野ボール横丁BACK NUMBER
徹底したインコース攻めも本塁打に!
清宮幸太郎は全く“がばらない”打者。
posted2015/08/17 15:30
text by
中村計Kei Nakamura
photograph by
Hideki Sugiyama
驚くべき言葉がもれた。
「ちょっと(バットの)先っぽだったので……」
2-0と早実のリードで迎えた4回裏。先頭打者の3番・清宮幸太郎は、やや真ん中よりのインコース低めの直球を、低いライナーで、観客に「鑑賞時間」をほとんど与えないままライトスタンド前列へ運んだ。
そのホームランに関する第一声が、冒頭の言葉である。
試合前、元プロ野球選手でもある九州国際大付の監督・楠城徹は、前3回戦で初本塁打を記録し注目度が上がる清宮に対しインコース攻めを宣言していた。

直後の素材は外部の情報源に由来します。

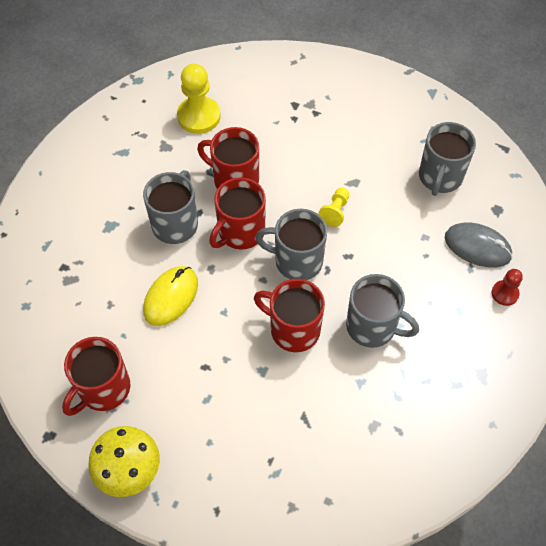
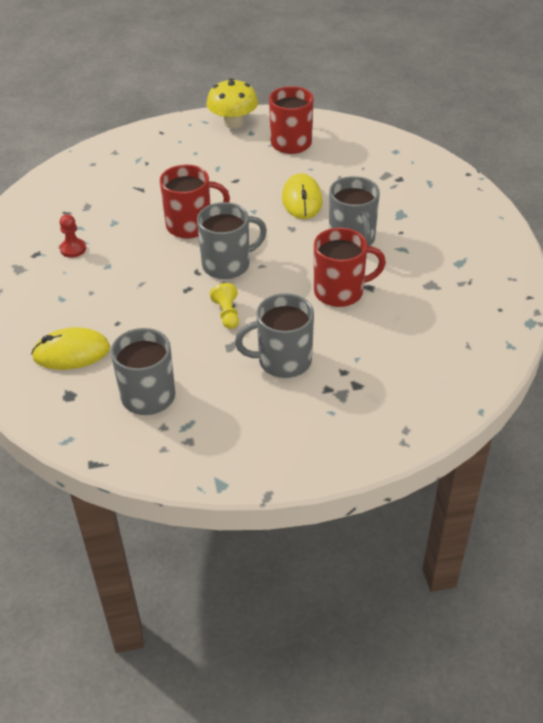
camera: 145 degrees right, 15 degrees down
(199, 116) = (433, 323): yellow pawn -> none
(240, 232) = (294, 260): red mug -> none
(372, 327) = (129, 255): grey mug -> grey mug (283, 361)
(477, 247) = (71, 352): grey mouse -> yellow mouse
(505, 293) = (25, 329): red pawn -> red pawn (73, 249)

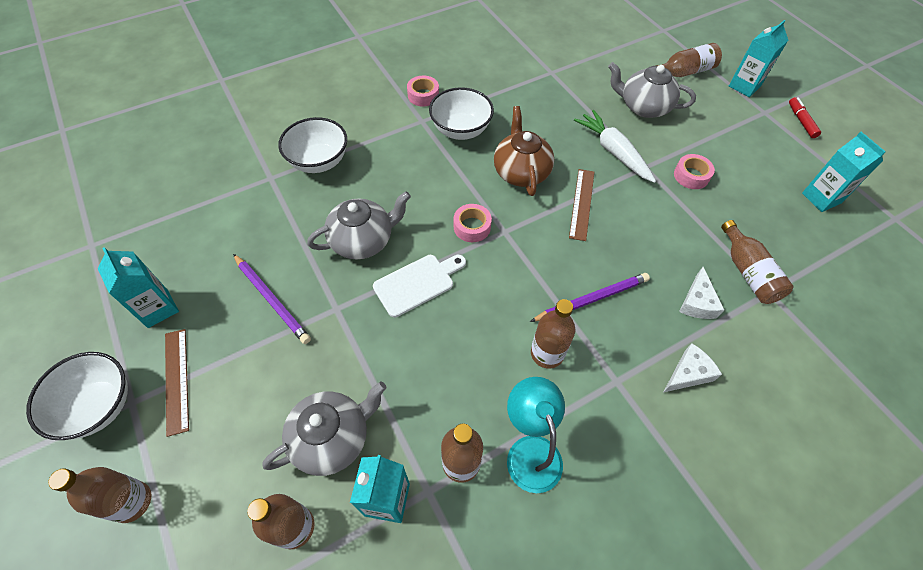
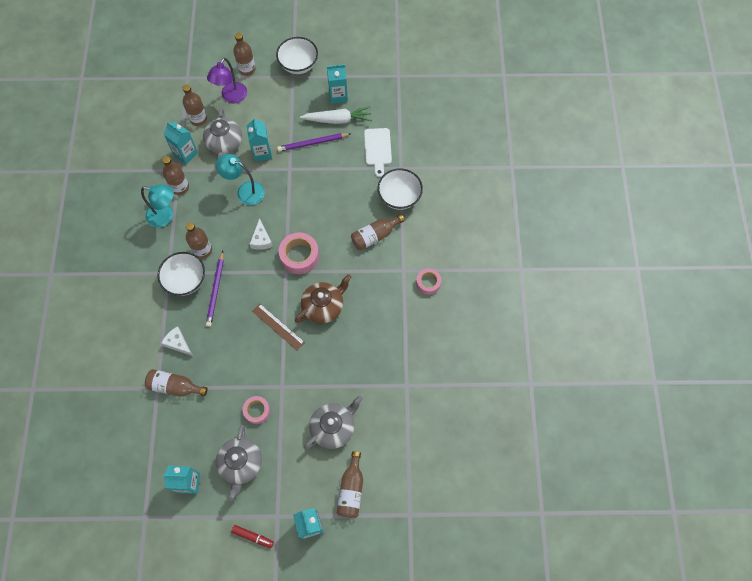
camera: 120 degrees right, 10 degrees up
(176, 380) = (293, 94): brown ruler -> none
(217, 491) = (231, 97): none -> purple lamp
(323, 365) = (262, 152): none -> turquoise carton
(363, 240) = (324, 197): grey teapot -> grey teapot (241, 464)
(391, 163) = (375, 236): none -> brown bottle
(410, 350) = (245, 191): none -> turquoise lamp
(417, 283) = (280, 211): white cutting board -> white cutting board (378, 149)
(461, 130) = (381, 290): white bowl -> white bowl (186, 280)
(472, 227) = (299, 256): pink tape -> pink tape, size x1.61
(521, 172) = (323, 306): brown teapot -> brown teapot turned 60 degrees counterclockwise
(613, 152) = (306, 375): white carrot -> white carrot (338, 120)
(688, 373) = (148, 308): white cheese -> white cheese (261, 239)

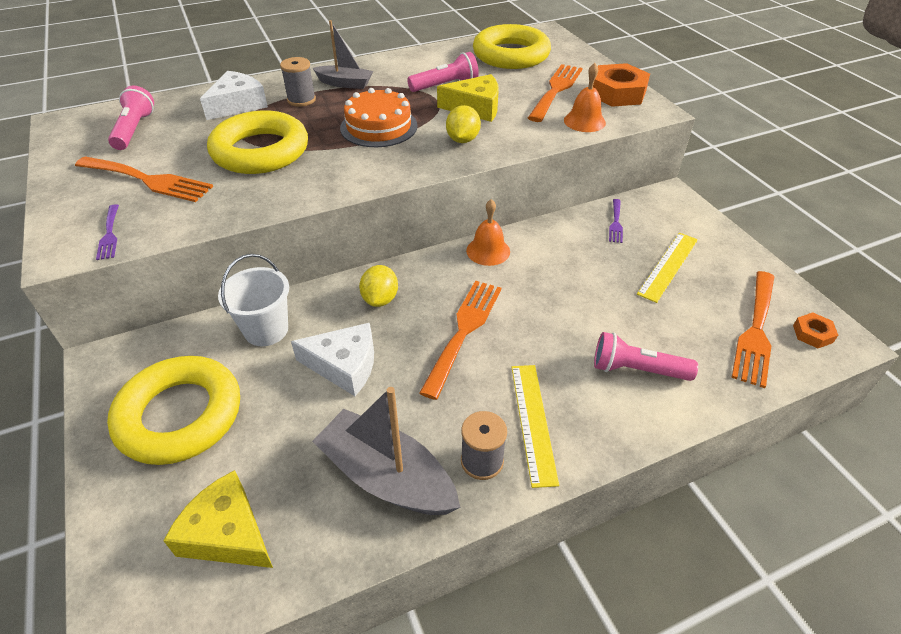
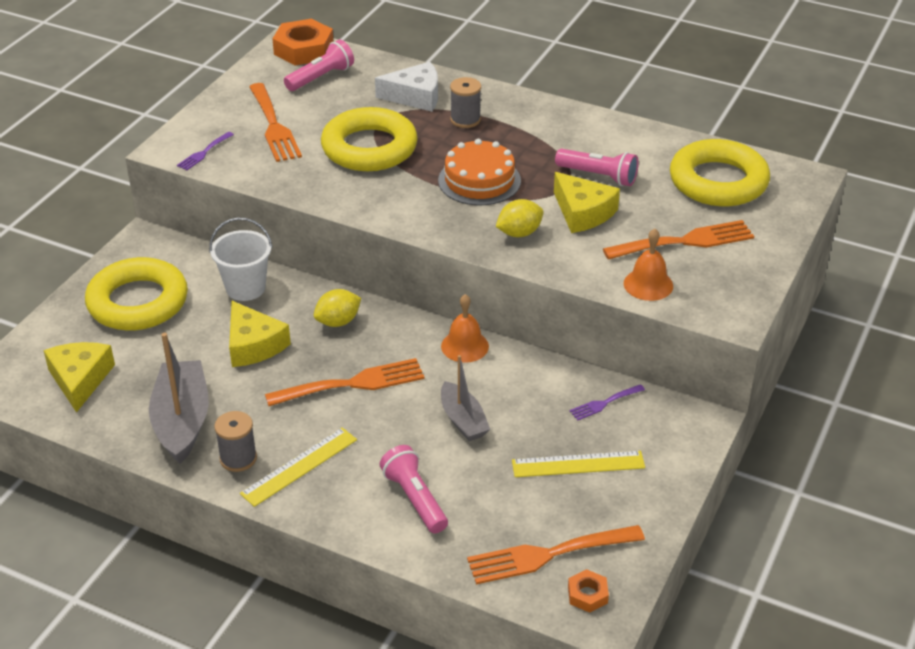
camera: 50 degrees right, 5 degrees down
(344, 365) = (253, 345): white cheese -> yellow cheese
(345, 83) = (522, 124): grey boat -> grey boat (463, 420)
(617, 93) = (736, 281): orange nut -> orange nut (304, 49)

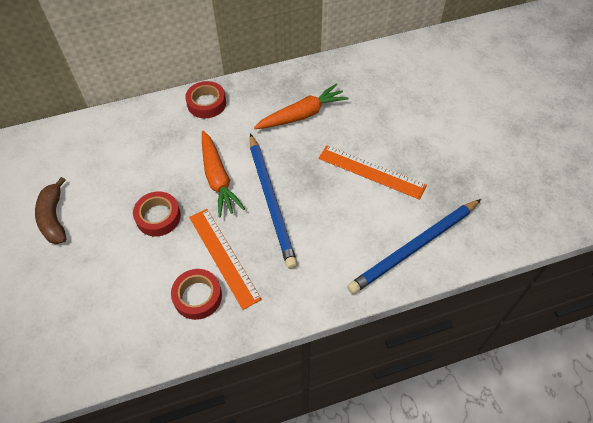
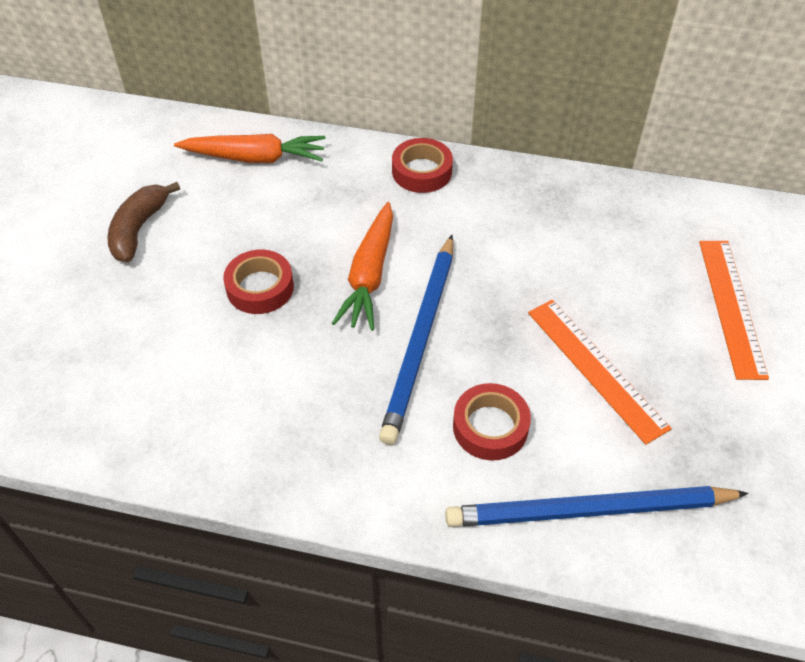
camera: 30 degrees right, 5 degrees down
(197, 296) = (238, 414): red tape -> red tape (490, 427)
(224, 256) = (307, 380): orange ruler -> orange ruler (732, 306)
(302, 115) = (545, 243): orange carrot -> orange carrot (255, 158)

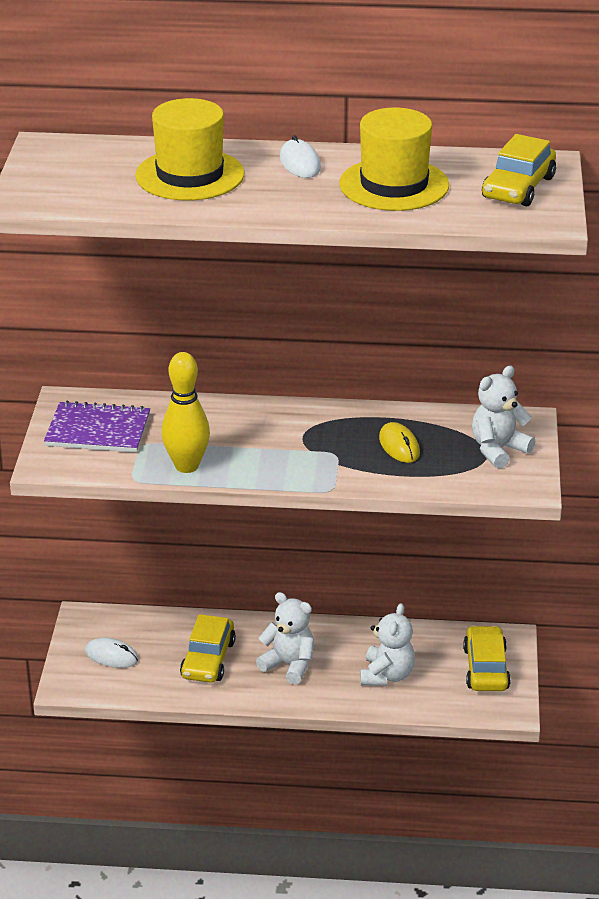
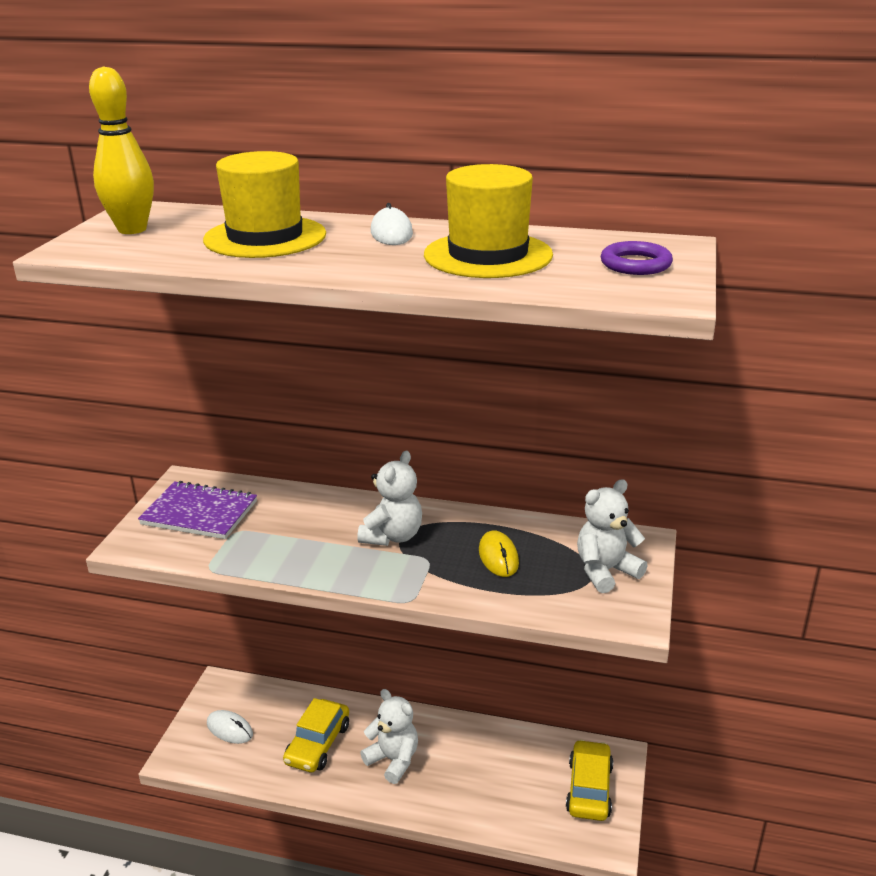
camera: 10 degrees right, 5 degrees down
(187, 466) = (269, 558): yellow bowling pin -> yellow bowling pin (132, 229)
(387, 675) = (487, 784): white teddy bear -> white teddy bear (392, 536)
(518, 187) = (635, 264): yellow car -> purple ring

「鉄則ですから、インコースは。外、外、外で抑えられるバッターではない」
3回戦で早実とぶつかった東海大甲府の監督・村中秀人も、同様にインコースを攻めさせると語っていたが、実際は、突き切れていなかった。
楠城も東海大甲府戦の映像を見たという。
「(東海大甲府バッテリーは)逃げていましたね。打者に踏み込まれたらピッチャーの負けなんです。バッターの足元を動かしたり、顔を動かしたりするのが、ピッチャーの“術”ですから」
痛みも忘れてバットを一閃した第2打席。
清宮の第1打席、九州国際大付の先発投手・野木海翔は、それを実践した。
初球、ストレートで膝元を突き、清宮は大きく膝を引いて避けた。カウント3-1からの5球目、野木は今度はインハイを突く。清宮は顔をそむけ、上体を仰け反らせながら、止めたバットに当たる中途半端な投ゴロに。
本来とは違うポイントでバットにボールが当たったため、その打席で清宮は親指の付け根を痛めてしまう。次の回から、テーピングを巻いて出てきたほどだ。
4回裏の第2打席。打席に入る前に素振りをしたときは、痛みを感じた。しかし、打席に入ったときは、もはや忘れていたという。
「アドレナリンですね」
初球、「体の近くにくると思った」という清宮が、バットを一閃。快音、初速ともに、打った瞬間にそれを確信する当たりだった。